Never shamed a vegan, and I was one myself for 5 years. I think people get a negative impression of vegans because vegans so commonly share their reasoning, even zealously or evangelically so, unsolicited.
It gets annoying. And I felt that so much (in others) while I was a vegan that I stopped explaining why and just said "personal choice" when asked.
If someone wants the whole story, they'll ask for it.
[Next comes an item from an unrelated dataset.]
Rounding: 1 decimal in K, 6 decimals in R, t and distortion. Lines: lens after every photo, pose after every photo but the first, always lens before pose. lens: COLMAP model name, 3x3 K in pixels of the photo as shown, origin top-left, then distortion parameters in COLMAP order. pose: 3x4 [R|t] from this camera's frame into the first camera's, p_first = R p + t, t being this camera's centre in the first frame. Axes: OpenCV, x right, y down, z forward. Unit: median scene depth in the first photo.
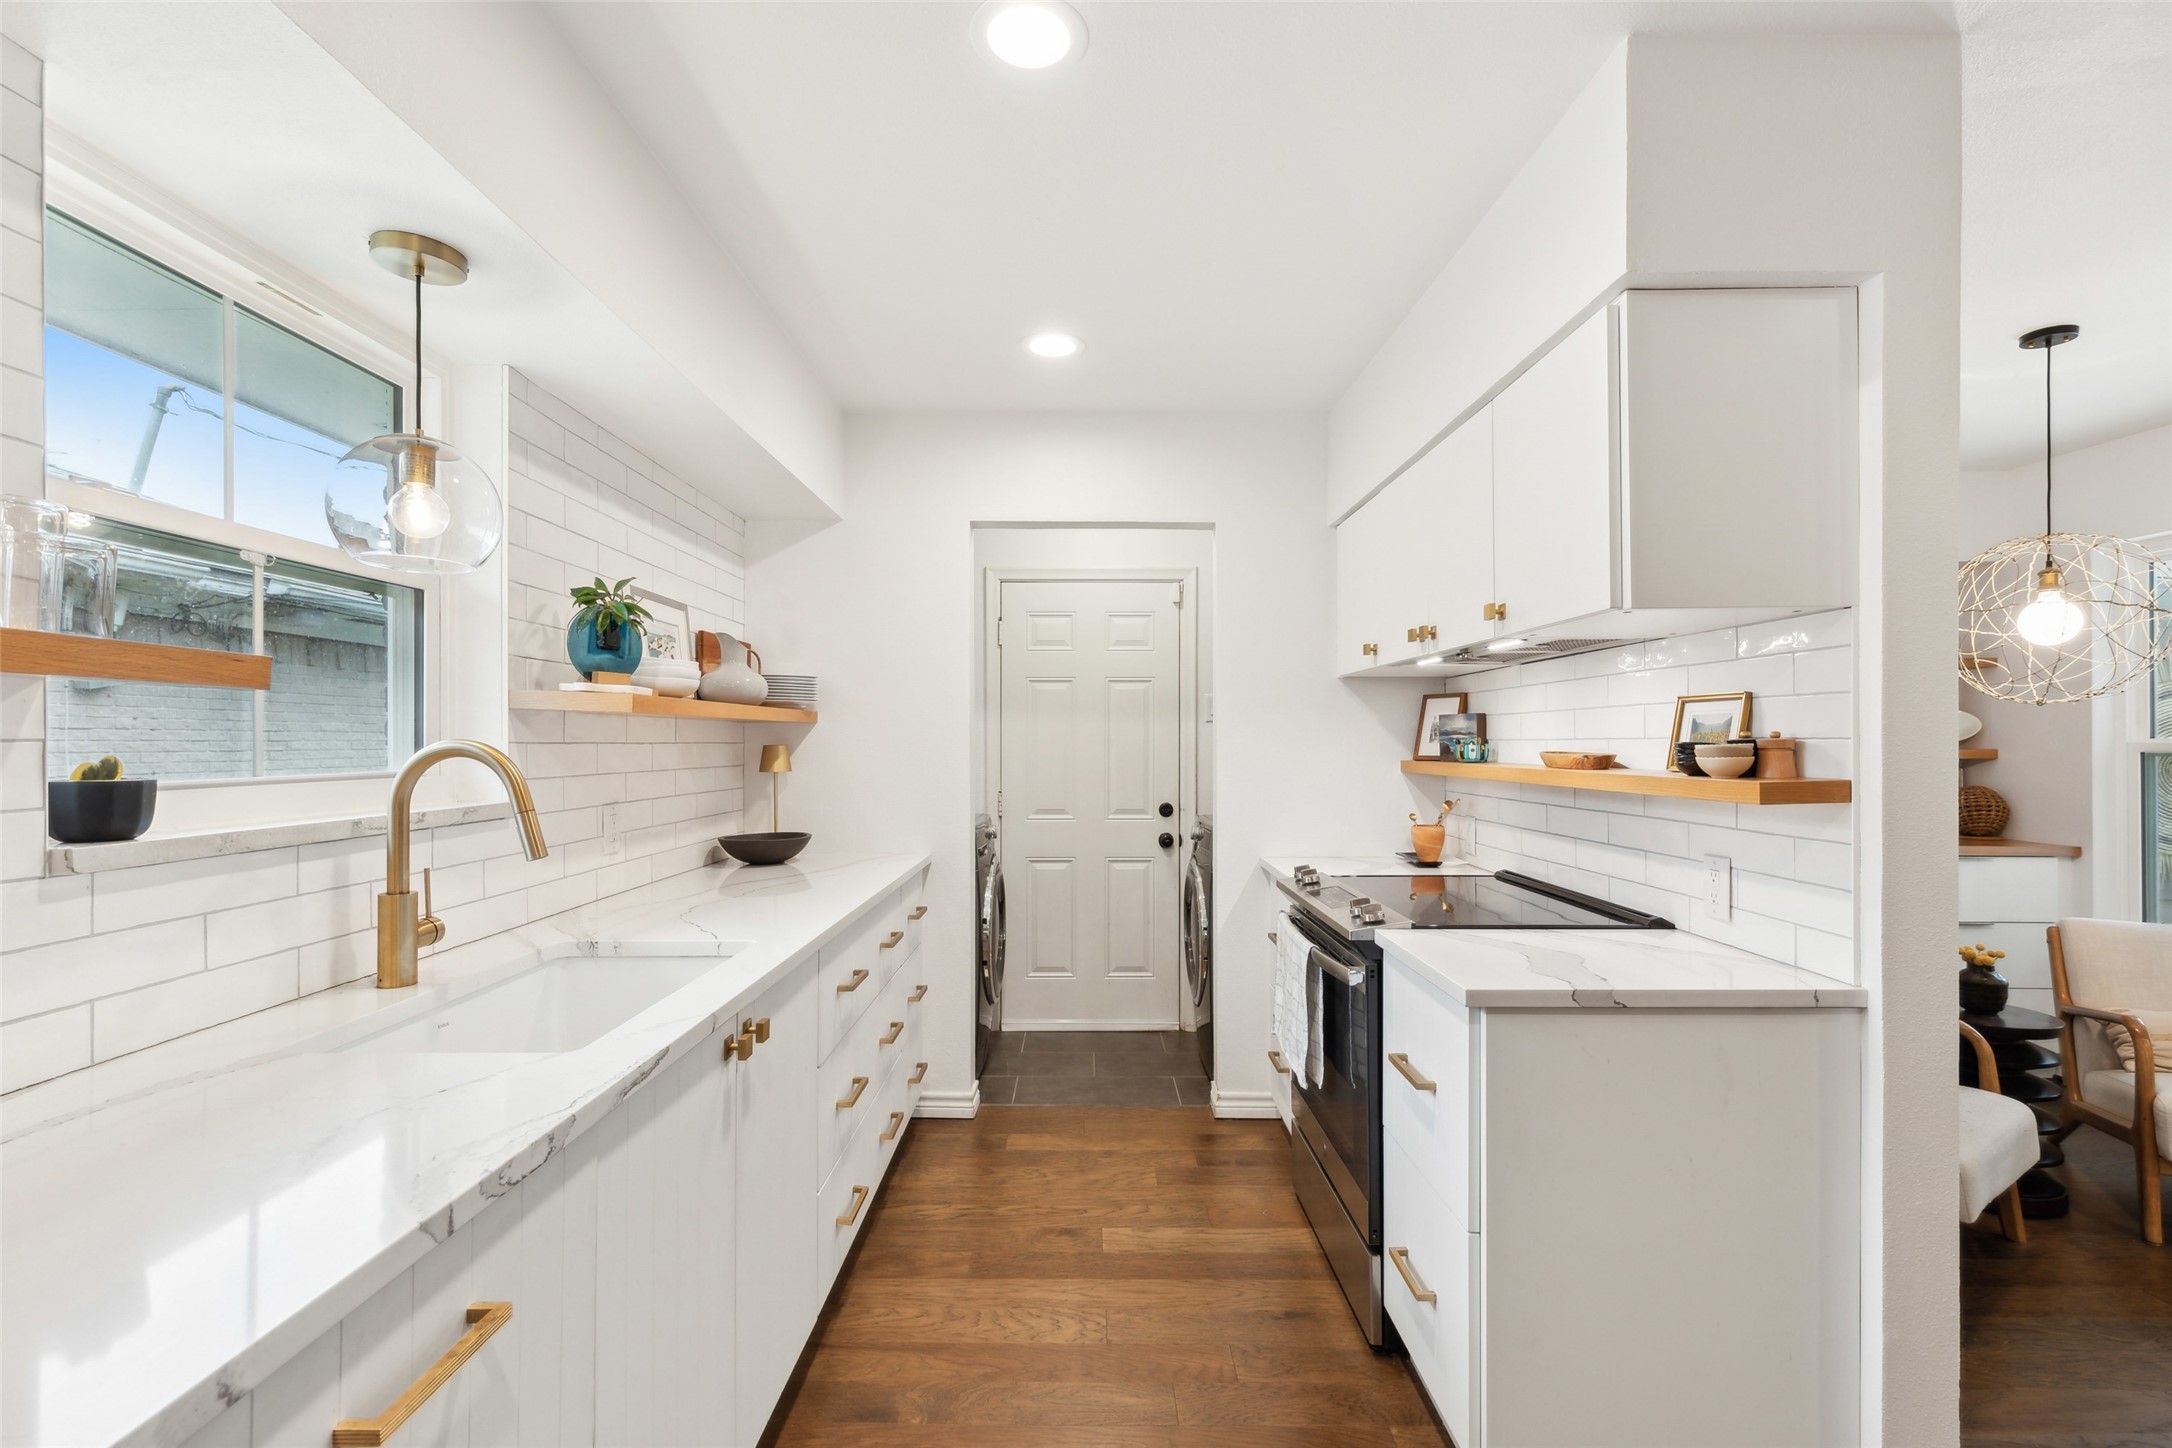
lens RADIAL K [[994.2, 0, 1089.4], [0, 994.2, 739.0], [0, 0, 1]] dist [0.007042, -0.000317]
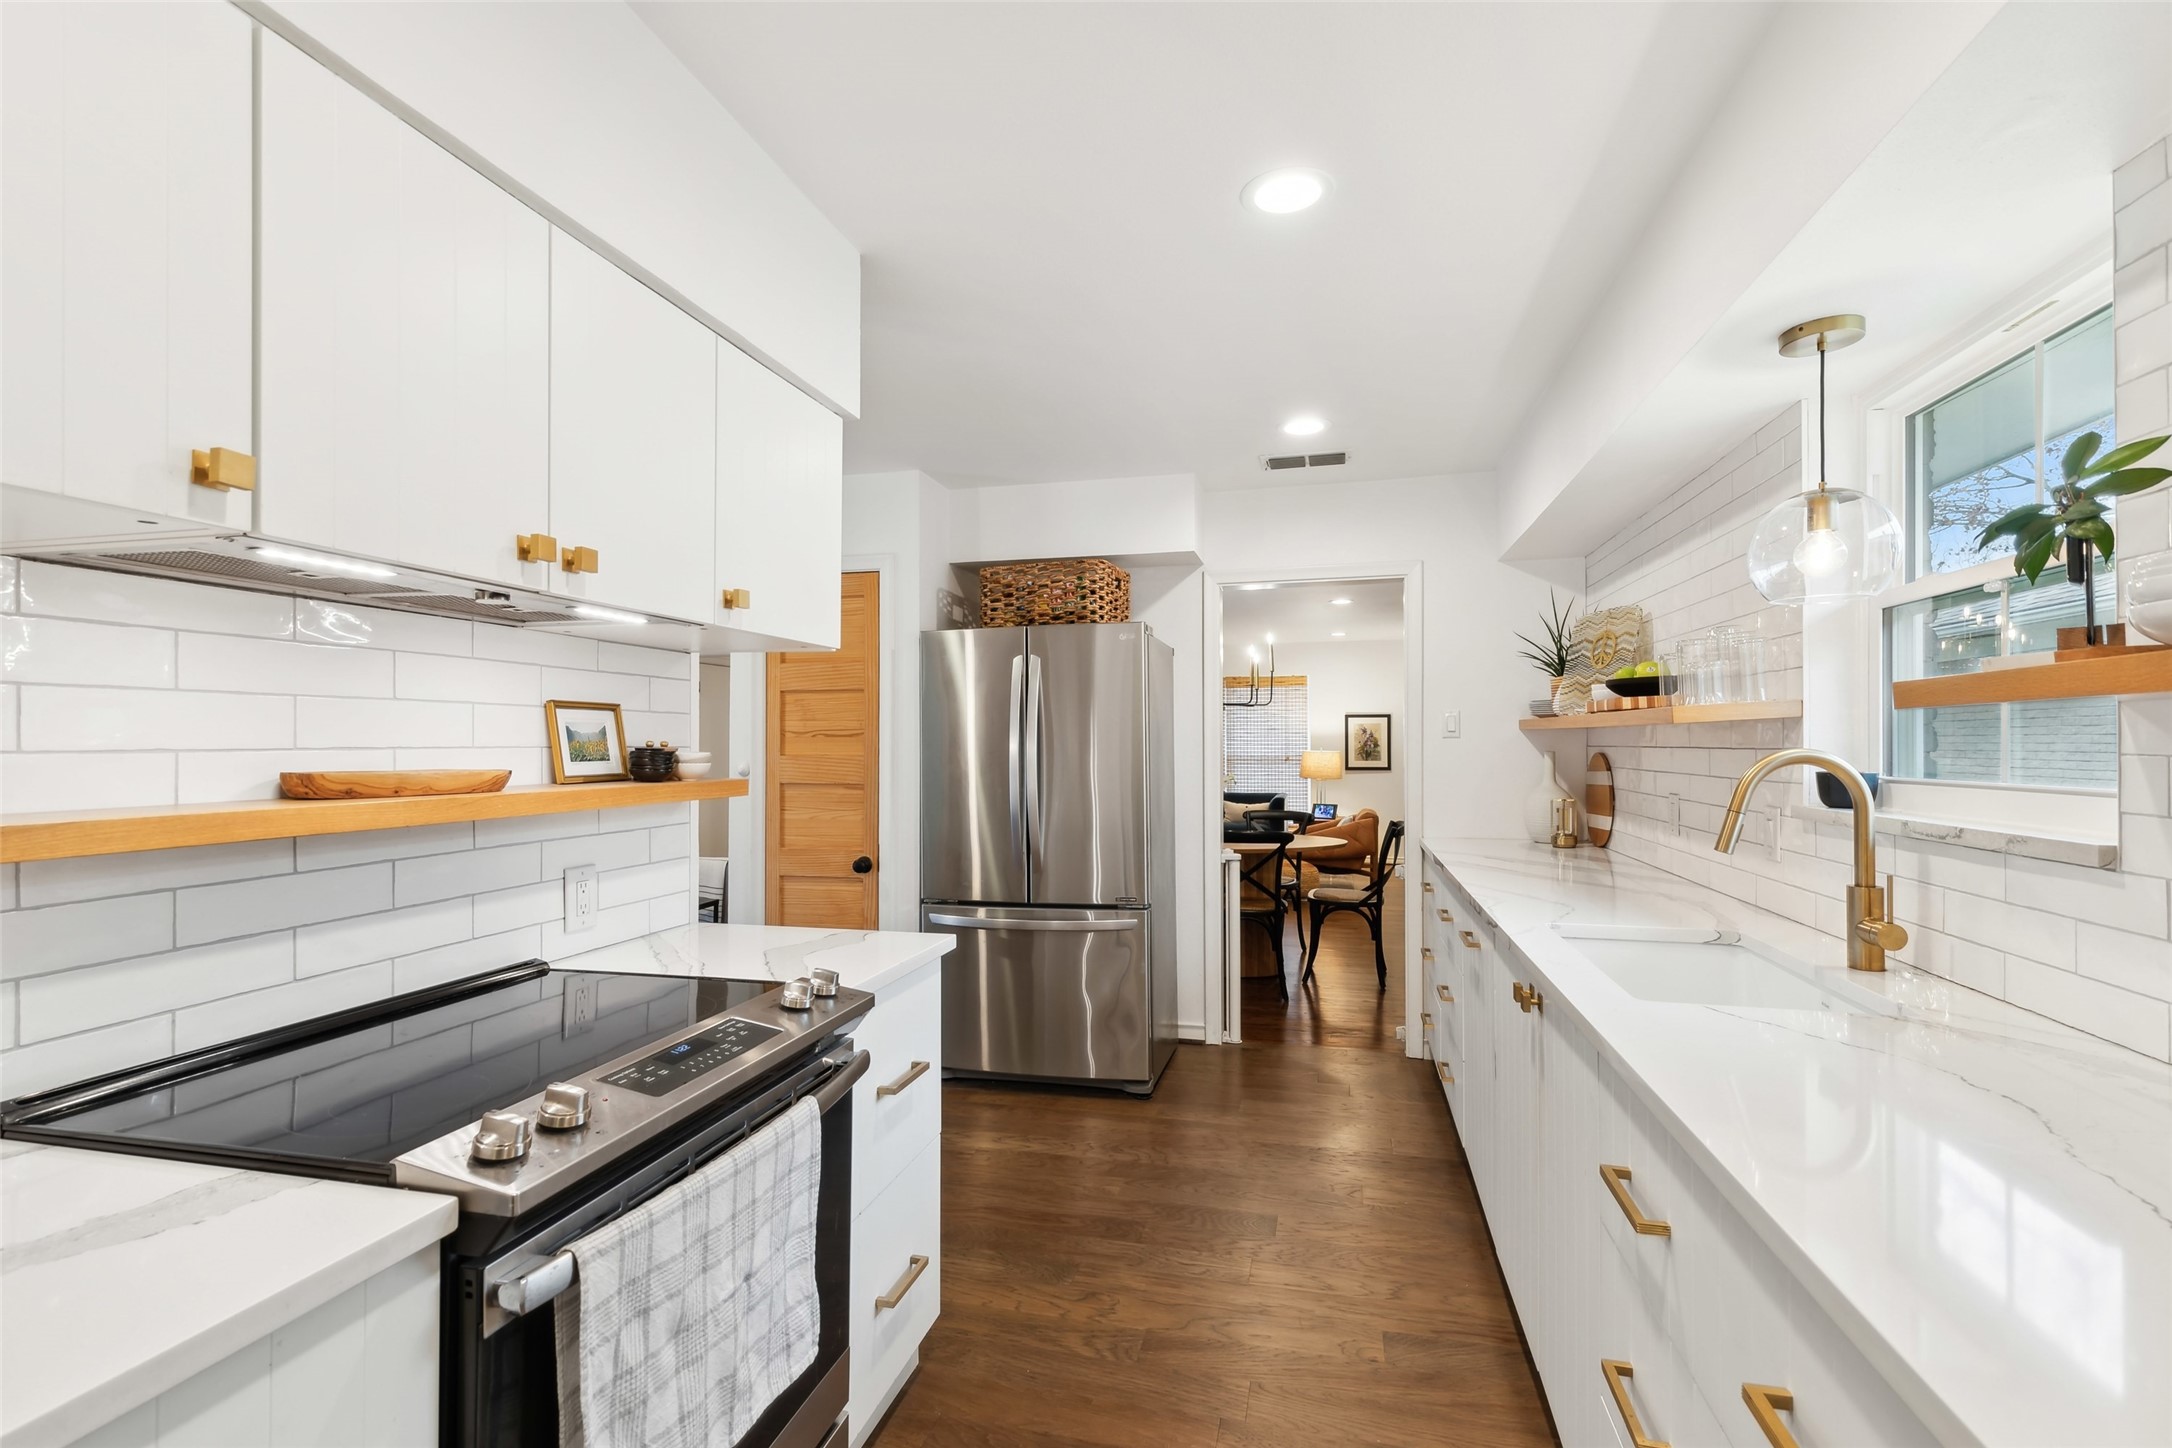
lens RADIAL K [[994.2, 0, 1089.4], [0, 994.2, 739.0], [0, 0, 1]] dist [0.007042, -0.000317]
pose [[-0.970468, 0.000961, 0.241228, -0.072350], [-0.000095, 0.999990, -0.004364, -0.003228], [-0.241230, -0.004258, -0.970459, 1.438522]]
We don't need the morality, the economics, and the all-to-often (admit it) holier-than-thou diatribe vegans are so wont to subject others to.
In my experience, the reactions depend a lot on the people you talk to and well, what you look like.
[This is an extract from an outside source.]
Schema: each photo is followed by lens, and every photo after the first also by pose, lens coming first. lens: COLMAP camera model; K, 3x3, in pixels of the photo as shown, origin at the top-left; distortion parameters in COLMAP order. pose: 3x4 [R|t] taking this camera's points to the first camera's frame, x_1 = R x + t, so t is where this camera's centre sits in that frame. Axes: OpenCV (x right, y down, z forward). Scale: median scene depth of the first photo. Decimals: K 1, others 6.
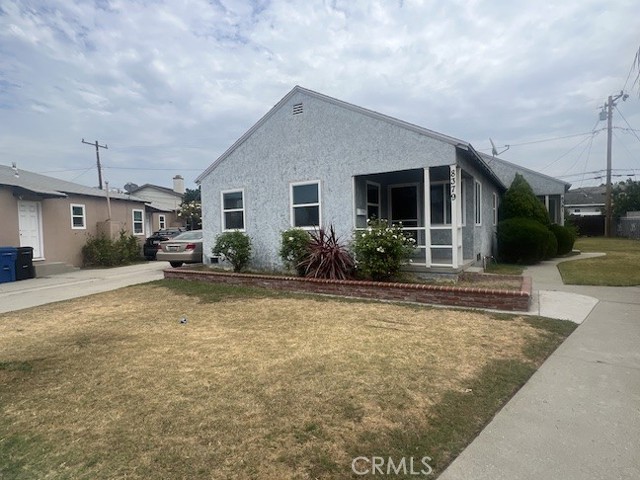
lens RADIAL K [[345.0, 0, 319.3], [0, 345.0, 239.1], [0, 0, 1]] dist [-0.004618, -0.000420]
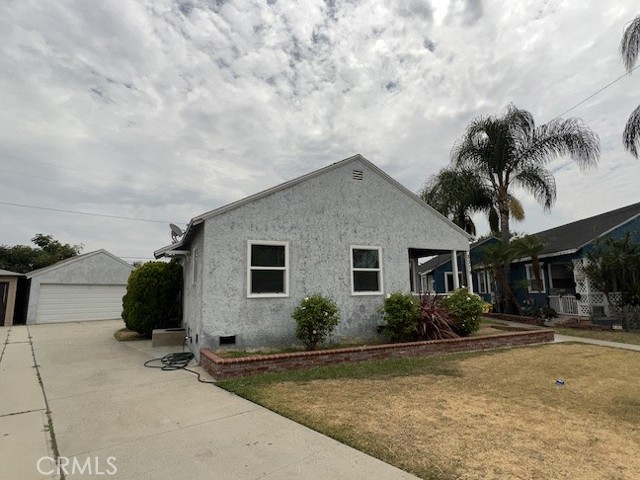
lens RADIAL K [[345.0, 0, 314.8], [0, 345.0, 241.1], [0, 0, 1]] dist [-0.004618, -0.000420]
pose [[0.564692, 0.142705, 0.812871, -0.927549], [0.027951, 0.981065, -0.191650, 0.006798], [-0.824828, 0.130944, 0.550011, 0.560900]]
Like, I've got a tiny lady colleague who's vegan and she's never been in a conflict from being vegan.
Meanwhile, me as a big dude, I will get various males who take it as a personal affront:
those who are just insecure about their own food choice,
those who take every interaction with other males as a competition for who's better (me telling them I'm doing it for ethical reasons means I'm saying their ethics are bad),
those who are stuck in their old ways (women can eat salads, not men though),
and last but definitely not fucking least, (ex-)military dudes who are personally disappointed that, despite me having the physique of their military buddies, I have different values.
This is especially also amplified on the countryside, where not only progressive ideas take longer to arrive, you've also got farmers with skin in the game.
In my hometown, there's a pig farmer. Holy fuck, for that guy, my mere existence was a statement that his entire livelihood is immoral.